■ Work to complete ■
Output the records that follow, keeping every line exactly as it is.
Available records Block Start
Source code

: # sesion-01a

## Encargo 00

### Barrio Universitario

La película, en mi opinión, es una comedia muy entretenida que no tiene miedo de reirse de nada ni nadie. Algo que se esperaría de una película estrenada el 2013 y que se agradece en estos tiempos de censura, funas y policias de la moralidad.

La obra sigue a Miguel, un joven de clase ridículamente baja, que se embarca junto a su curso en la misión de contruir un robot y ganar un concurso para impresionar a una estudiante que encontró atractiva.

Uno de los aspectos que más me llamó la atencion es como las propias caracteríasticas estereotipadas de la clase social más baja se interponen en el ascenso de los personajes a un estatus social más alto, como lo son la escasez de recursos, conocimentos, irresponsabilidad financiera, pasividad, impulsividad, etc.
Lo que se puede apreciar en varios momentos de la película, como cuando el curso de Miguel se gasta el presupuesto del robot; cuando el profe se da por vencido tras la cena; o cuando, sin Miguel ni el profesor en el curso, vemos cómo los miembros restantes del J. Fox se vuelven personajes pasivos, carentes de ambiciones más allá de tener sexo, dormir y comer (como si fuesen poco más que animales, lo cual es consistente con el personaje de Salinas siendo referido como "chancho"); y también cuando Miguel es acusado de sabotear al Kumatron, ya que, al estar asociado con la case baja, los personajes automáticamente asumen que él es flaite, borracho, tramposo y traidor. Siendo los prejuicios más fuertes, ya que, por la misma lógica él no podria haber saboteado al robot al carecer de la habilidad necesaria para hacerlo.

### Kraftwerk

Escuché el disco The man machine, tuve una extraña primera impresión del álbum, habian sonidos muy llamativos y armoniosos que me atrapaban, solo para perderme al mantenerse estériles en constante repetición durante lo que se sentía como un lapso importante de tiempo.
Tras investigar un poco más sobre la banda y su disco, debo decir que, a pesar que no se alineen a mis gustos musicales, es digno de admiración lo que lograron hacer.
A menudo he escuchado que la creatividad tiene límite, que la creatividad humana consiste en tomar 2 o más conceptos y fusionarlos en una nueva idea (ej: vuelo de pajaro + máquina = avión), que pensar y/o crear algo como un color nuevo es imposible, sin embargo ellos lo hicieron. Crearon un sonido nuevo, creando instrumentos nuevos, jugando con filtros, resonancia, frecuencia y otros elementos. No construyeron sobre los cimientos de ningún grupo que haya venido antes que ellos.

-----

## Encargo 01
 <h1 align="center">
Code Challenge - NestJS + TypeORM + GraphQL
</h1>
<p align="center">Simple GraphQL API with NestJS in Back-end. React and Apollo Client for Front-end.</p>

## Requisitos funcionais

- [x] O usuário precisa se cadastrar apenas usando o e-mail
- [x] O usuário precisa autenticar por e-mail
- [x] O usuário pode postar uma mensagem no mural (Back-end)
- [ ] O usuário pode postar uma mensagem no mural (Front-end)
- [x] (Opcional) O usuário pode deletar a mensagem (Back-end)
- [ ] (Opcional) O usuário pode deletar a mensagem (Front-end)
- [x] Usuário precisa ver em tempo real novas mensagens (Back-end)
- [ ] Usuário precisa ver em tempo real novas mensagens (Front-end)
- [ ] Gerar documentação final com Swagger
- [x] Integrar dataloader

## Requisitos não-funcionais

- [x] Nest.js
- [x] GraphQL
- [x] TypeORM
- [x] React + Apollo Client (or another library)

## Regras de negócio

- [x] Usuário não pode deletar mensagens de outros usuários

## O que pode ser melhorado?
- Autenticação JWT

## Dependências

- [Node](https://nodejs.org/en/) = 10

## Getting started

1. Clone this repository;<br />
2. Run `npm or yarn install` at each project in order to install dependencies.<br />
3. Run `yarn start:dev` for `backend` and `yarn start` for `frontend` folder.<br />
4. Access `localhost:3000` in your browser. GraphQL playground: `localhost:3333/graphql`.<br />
Available records Block End
■ Result of the task ■
Source code

: # sesion-01a

## Encargo 00

### Barrio Universitario

La película, en mi opinión, es una comedia muy entretenida que no tiene miedo de reirse de nada ni nadie. Algo que se esperaría de una película estrenada el 2013 y que se agradece en estos tiempos de censura, funas y policias de la moralidad.

La obra sigue a Miguel, un joven de clase ridículamente baja, que se embarca junto a su curso en la misión de contruir un robot y ganar un concurso para impresionar a una estudiante que encontró atractiva.

Uno de los aspectos que más me llamó la atencion es como las propias caracteríasticas estereotipadas de la clase social más baja se interponen en el ascenso de los personajes a un estatus social más alto, como lo son la escasez de recursos, conocimentos, irresponsabilidad financiera, pasividad, impulsividad, etc.
Lo que se puede apreciar en varios momentos de la película, como cuando el curso de Miguel se gasta el presupuesto del robot; cuando el profe se da por vencido tras la cena; o cuando, sin Miguel ni el profesor en el curso, vemos cómo los miembros restantes del J. Fox se vuelven personajes pasivos, carentes de ambiciones más allá de tener sexo, dormir y comer (como si fuesen poco más que animales, lo cual es consistente con el personaje de Salinas siendo referido como "chancho"); y también cuando Miguel es acusado de sabotear al Kumatron, ya que, al estar asociado con la case baja, los personajes automáticamente asumen que él es flaite, borracho, tramposo y traidor. Siendo los prejuicios más fuertes, ya que, por la misma lógica él no podria haber saboteado al robot al carecer de la habilidad necesaria para hacerlo.

### Kraftwerk

Escuché el disco The man machine, tuve una extraña primera impresión del álbum, habian sonidos muy llamativos y armoniosos que me atrapaban, solo para perderme al mantenerse estériles en constante repetición durante lo que se sentía como un lapso importante de tiempo.
Tras investigar un poco más sobre la banda y su disco, debo decir que, a pesar que no se alineen a mis gustos musicales, es digno de admiración lo que lograron hacer.
A menudo he escuchado que la creatividad tiene límite, que la creatividad humana consiste en tomar 2 o más conceptos y fusionarlos en una nueva idea (ej: vuelo de pajaro + máquina = avión), que pensar y/o crear algo como un color nuevo es imposible, sin embargo ellos lo hicieron. Crearon un sonido nuevo, creando instrumentos nuevos, jugando con filtros, resonancia, frecuencia y otros elementos. No construyeron sobre los cimientos de ningún grupo que haya venido antes que ellos.

-----

## Encargo 01
 <h1 align="center">
Code Challenge - NestJS + TypeORM + GraphQL
</h1>
<p align="center">Simple GraphQL API with NestJS in Back-end. React and Apollo Client for Front-end.</p>

## Requisitos funcionais

- [x] O usuário precisa se cadastrar apenas usando o e-mail
- [x] O usuário precisa autenticar por e-mail
- [x] O usuário pode postar uma mensagem no mural (Back-end)
- [ ] O usuário pode postar uma mensagem no mural (Front-end)
- [x] (Opcional) O usuário pode deletar a mensagem (Back-end)
- [ ] (Opcional) O usuário pode deletar a mensagem (Front-end)
- [x] Usuário precisa ver em tempo real novas mensagens (Back-end)
- [ ] Usuário precisa ver em tempo real novas mensagens (Front-end)
- [ ] Gerar documentação final com Swagger
- [x] Integrar dataloader

## Requisitos não-funcionais

- [x] Nest.js
- [x] GraphQL
- [x] TypeORM
- [x] React + Apollo Client (or another library)

## Regras de negócio

- [x] Usuário não pode deletar mensagens de outros usuários

## O que pode ser melhorado?
- Autenticação JWT

## Dependências

- [Node](https://nodejs.org/en/) = 10

## Getting started

1. Clone this repository;<br />
2. Run `npm or yarn install` at each project in order to install dependencies.<br />
3. Run `yarn start:dev` for `backend` and `yarn start` for `frontend` folder.<br />
4. Access `localhost:3000` in your browser. GraphQL playground: `localhost:3333/graphql`.<br />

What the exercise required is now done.